Currently, Canada has only permitted the sale of cannabis in the dried flower, oil, or gel capsule formats. However, due to growth in the recreational cannabis market, cannabis players want to develop innovative products, which will form the 2.0 market. Currently, the products are prohibited. The products will likely become legal later this year.

In his research note, Hundley said, “Although regulatory development has been both disappointing and frustrating, there is no question that cannabis offers an attractive growth profile,” as reported by CNBC. He also said, “In addition, the Canadian space is about to gain a fair amount of pricing power, in our view, as the 2.0 market opens up late this year.”

Overall, analysts favor a “buy” rating for Canopy Growth. Among the 20 analysts that follow Canopy Growth, 70% recommend a “buy,” while 30% recommend a “hold.” On average, analysts have given the company a 12-month target price of 56.67 Canadian dollars with a return potential of 77.3% from the closing price of 31.97 Canadian dollars on Thursday.

Analysts’ revenue estimates

For fiscal 2020, analysts expect Canopy Growth to report revenues of 646.3 million Canadian dollars, which represents a rise of 185.5% from 226.3 million Canadian dollars in fiscal 2019. For the same period, analysts expect Cronos Group (CRON), Aphria (APHA), and Tilray (TLRY) to report revenue growth of 360.6%, 377.4%, and 292.5%, respectively.

Canopy Growth is developing value-added products and expanding its production facilities to drive its domestic sales. The company wants to expand its medical cannabis business in the international market.

For the last few years, Canopy Growth worked to develop a strategy for vape products. The company’s management expects to launch 15 SKUs in December. The regulations on cannabis edibles and beverages will likely be cleared later this year. Canopy Growth hopes to introduce several edible products. The company plans to introduce a portfolio of chocolate products. Recently, the company acquired a former Hershey chocolate factory.

For the US market, Canopy Growth has been developing a portfolio of high-quality CBD products. The company is also acquiring the necessary manufacturing facilities to bring its products to the market. The company’s management plans to introduce its CBD products by the end of this fiscal year. We expect all of these initiatives to drive Canopy Growth’s revenues in this fiscal year.

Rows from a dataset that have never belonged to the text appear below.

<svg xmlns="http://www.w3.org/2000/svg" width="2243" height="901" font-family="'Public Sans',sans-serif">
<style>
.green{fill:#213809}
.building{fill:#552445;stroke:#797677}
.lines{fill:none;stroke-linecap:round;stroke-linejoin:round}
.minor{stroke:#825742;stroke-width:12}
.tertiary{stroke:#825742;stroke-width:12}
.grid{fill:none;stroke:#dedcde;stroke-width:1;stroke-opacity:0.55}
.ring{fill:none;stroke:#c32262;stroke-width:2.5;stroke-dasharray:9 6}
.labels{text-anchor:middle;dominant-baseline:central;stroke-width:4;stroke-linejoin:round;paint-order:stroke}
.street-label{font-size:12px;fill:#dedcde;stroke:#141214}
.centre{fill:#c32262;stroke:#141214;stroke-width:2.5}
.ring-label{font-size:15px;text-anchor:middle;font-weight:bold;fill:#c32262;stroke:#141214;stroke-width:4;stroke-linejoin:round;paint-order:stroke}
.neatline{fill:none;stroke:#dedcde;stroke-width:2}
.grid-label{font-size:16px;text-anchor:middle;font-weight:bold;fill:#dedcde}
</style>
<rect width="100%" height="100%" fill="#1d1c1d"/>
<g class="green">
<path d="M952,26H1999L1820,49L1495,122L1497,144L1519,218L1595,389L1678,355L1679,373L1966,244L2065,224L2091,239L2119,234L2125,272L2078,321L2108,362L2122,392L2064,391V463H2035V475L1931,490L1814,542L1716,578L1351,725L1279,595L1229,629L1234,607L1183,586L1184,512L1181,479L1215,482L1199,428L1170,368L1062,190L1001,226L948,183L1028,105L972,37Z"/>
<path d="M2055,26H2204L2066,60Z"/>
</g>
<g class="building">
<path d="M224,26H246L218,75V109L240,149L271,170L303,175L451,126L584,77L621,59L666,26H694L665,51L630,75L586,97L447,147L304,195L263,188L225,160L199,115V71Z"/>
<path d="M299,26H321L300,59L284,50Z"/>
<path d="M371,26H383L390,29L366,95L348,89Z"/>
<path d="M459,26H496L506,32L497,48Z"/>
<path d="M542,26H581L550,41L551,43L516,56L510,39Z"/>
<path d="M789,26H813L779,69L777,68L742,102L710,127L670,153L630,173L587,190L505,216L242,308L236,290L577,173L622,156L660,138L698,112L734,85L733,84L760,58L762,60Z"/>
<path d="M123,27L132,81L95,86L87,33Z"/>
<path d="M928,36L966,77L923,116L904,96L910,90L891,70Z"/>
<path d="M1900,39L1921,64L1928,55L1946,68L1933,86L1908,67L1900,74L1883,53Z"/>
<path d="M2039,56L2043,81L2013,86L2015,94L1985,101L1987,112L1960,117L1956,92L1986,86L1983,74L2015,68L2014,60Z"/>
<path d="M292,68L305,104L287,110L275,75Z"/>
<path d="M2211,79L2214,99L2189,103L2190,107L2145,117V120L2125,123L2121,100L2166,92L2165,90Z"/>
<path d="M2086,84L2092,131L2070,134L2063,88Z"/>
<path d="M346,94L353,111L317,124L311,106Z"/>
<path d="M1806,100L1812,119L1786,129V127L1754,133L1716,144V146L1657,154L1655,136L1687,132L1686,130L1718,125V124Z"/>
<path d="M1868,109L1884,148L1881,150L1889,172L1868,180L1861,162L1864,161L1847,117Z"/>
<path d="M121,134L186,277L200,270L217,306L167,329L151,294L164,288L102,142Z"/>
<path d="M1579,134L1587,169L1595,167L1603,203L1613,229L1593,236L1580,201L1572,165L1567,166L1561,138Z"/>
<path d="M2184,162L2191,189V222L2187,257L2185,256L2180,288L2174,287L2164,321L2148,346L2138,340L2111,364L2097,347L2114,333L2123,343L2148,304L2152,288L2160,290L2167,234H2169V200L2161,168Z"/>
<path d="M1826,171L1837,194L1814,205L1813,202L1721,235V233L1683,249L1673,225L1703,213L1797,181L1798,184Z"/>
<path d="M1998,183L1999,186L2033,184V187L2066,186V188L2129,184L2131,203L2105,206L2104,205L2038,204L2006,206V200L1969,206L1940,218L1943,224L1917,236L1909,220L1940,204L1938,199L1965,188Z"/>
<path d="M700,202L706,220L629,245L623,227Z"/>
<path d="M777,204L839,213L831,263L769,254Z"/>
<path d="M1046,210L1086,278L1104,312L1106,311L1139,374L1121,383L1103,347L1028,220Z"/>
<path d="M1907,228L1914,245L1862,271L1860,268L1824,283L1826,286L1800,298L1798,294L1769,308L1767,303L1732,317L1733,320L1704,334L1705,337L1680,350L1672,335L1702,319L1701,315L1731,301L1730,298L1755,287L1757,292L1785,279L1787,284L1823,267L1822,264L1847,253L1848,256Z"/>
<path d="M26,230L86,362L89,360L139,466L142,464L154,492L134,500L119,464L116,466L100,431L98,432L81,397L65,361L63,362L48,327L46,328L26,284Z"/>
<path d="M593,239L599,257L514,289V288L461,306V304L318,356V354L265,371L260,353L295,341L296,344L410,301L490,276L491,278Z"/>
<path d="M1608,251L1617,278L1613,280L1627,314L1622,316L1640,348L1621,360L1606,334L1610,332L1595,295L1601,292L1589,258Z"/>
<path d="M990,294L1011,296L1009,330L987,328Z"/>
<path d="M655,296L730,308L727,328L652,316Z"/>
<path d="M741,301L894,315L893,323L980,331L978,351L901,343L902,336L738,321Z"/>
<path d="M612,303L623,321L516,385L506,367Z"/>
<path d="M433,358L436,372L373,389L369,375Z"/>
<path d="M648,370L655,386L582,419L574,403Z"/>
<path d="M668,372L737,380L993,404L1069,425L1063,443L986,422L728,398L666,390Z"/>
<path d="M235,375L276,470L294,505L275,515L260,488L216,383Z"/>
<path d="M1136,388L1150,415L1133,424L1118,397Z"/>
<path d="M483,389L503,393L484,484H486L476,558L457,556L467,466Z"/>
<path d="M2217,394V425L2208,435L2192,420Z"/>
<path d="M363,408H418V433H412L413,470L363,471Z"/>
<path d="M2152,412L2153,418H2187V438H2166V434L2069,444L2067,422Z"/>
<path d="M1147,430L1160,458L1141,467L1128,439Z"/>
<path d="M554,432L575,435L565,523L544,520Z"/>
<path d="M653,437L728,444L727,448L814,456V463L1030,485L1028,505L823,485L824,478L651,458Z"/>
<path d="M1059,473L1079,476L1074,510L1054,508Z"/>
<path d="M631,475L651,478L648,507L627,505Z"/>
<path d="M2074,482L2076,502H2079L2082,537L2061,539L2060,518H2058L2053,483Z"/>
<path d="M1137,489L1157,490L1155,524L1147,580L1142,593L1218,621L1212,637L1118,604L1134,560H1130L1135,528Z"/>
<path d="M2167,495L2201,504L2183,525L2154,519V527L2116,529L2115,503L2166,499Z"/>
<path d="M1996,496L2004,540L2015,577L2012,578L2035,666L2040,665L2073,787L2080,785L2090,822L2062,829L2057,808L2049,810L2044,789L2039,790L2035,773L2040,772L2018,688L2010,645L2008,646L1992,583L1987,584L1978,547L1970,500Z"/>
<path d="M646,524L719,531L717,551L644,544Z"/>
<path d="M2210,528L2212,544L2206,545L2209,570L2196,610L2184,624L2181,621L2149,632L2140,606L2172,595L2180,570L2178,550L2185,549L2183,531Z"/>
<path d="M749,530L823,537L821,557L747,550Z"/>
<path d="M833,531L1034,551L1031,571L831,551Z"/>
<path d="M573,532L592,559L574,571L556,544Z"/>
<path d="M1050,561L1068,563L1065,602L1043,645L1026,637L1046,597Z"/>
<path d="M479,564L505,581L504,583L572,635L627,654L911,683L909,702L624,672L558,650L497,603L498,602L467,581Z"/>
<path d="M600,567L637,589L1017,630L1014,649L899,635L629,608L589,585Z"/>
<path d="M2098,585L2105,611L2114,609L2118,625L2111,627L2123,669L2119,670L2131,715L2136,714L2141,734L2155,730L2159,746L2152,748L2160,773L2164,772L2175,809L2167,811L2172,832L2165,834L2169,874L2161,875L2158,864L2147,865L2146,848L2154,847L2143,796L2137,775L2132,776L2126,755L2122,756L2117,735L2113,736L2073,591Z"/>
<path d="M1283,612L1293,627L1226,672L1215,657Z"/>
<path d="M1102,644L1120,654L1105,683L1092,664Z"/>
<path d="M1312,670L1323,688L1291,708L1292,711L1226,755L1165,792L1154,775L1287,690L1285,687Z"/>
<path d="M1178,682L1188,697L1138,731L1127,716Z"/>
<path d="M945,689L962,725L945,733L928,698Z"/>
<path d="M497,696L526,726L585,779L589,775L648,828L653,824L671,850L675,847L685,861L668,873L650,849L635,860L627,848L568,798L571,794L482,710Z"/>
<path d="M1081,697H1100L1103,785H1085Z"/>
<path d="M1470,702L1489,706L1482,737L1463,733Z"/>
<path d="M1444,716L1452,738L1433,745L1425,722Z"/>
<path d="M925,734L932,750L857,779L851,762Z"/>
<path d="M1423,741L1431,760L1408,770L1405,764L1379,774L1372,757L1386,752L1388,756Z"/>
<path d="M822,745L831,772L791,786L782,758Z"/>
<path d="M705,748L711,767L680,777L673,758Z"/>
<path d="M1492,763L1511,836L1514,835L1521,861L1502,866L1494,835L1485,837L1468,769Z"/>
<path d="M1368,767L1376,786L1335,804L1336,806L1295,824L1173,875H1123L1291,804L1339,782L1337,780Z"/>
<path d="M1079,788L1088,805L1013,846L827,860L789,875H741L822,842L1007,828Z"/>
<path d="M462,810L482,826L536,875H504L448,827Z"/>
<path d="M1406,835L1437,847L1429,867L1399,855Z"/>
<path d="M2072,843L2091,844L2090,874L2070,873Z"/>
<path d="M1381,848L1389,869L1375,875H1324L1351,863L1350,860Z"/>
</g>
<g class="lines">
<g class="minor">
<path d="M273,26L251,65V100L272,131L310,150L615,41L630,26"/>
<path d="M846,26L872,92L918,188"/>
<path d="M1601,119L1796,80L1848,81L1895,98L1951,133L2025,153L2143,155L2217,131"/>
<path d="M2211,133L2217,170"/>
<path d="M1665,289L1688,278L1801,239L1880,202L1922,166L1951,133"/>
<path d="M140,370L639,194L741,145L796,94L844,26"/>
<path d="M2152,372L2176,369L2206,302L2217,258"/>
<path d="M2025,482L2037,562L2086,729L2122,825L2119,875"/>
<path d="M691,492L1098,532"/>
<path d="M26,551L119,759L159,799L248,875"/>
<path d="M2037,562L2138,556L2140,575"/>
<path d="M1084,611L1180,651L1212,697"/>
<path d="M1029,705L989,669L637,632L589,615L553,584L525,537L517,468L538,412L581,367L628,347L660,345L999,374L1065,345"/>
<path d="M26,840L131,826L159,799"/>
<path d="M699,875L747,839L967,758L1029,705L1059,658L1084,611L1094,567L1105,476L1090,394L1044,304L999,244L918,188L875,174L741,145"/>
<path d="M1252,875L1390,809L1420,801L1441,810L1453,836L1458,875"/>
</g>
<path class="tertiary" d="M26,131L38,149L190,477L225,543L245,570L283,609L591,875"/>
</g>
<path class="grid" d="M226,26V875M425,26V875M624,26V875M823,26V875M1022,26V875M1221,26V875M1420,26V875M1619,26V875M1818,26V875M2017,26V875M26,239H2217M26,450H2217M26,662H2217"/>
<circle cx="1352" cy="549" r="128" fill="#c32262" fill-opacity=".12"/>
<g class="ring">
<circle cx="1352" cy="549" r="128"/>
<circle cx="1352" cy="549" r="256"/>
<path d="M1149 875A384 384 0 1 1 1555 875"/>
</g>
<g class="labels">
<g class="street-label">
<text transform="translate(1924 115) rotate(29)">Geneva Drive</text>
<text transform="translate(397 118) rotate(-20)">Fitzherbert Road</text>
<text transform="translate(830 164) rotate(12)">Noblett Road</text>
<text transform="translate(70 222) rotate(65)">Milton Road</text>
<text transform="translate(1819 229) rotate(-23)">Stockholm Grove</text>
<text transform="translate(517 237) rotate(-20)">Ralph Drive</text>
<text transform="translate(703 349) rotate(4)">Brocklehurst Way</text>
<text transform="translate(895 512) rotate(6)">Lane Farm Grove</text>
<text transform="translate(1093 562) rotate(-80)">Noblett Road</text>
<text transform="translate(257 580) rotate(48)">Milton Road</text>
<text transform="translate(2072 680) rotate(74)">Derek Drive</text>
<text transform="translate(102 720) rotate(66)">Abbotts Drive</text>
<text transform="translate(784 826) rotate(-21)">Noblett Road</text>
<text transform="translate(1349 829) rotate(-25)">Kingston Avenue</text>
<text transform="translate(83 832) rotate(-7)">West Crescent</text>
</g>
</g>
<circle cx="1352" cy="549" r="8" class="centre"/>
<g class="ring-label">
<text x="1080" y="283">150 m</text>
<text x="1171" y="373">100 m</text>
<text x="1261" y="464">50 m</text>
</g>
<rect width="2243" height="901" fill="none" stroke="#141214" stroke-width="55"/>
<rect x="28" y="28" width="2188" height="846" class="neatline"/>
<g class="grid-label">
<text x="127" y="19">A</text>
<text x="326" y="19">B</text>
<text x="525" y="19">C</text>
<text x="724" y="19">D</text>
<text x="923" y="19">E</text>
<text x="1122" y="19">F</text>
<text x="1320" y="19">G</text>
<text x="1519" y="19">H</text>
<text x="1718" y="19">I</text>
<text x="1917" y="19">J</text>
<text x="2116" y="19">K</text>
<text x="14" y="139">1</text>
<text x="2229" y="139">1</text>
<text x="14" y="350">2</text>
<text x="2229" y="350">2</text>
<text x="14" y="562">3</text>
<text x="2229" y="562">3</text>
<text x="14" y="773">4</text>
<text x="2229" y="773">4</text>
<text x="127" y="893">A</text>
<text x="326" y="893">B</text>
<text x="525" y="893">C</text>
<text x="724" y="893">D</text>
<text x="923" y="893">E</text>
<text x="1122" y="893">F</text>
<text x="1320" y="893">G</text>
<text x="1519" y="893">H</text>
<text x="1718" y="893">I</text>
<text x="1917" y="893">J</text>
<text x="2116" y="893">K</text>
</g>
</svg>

Will Canopy Growth’s operating loss increase?

For fiscal 2020, analysts expect Canopy Growth to report a negative EBITDA of 279.9 million Canadian dollars compared to a negative EBITDA of 257.0 million in fiscal 2020. The cannabis sector is still in the growth phase. So, the companies’ investments are on the higher side, which leads to an increase in their operating losses. During the same period, analysts expect Cronos Group and Tilray to report a negative EBITDA of 82.9 million Canadian dollars and $60.5 million, respectively. However, analysts expect Aphria to report a positive EBITDA of 34.0 million Canadian dollars.

We expect Canopy Growth’s investment in growth initiatives, like developing innovative products and the expansion of its production facilities, to increase its operating expenses.

Stock performance

Canopy Growth’s dismal first-quarter performance led to a fall in its stock price. As of Thursday, the company was trading at 31.97 Canadian dollars—a fall of 24.9% since August 14. On Wednesday, the company hit a 52-week low of 30.30 Canadian dollars. We expect the company’s stock price to bottom out around its current stock price. The company’s investments in growth initiatives could drive its performance going forward.

In 2019, Canopy Growth’s stock price has fallen 12.7%. During the same period, Cronos Group, Aphria, and Tilray have returned 1.9%, 8.5%, and -62.1%, respectively.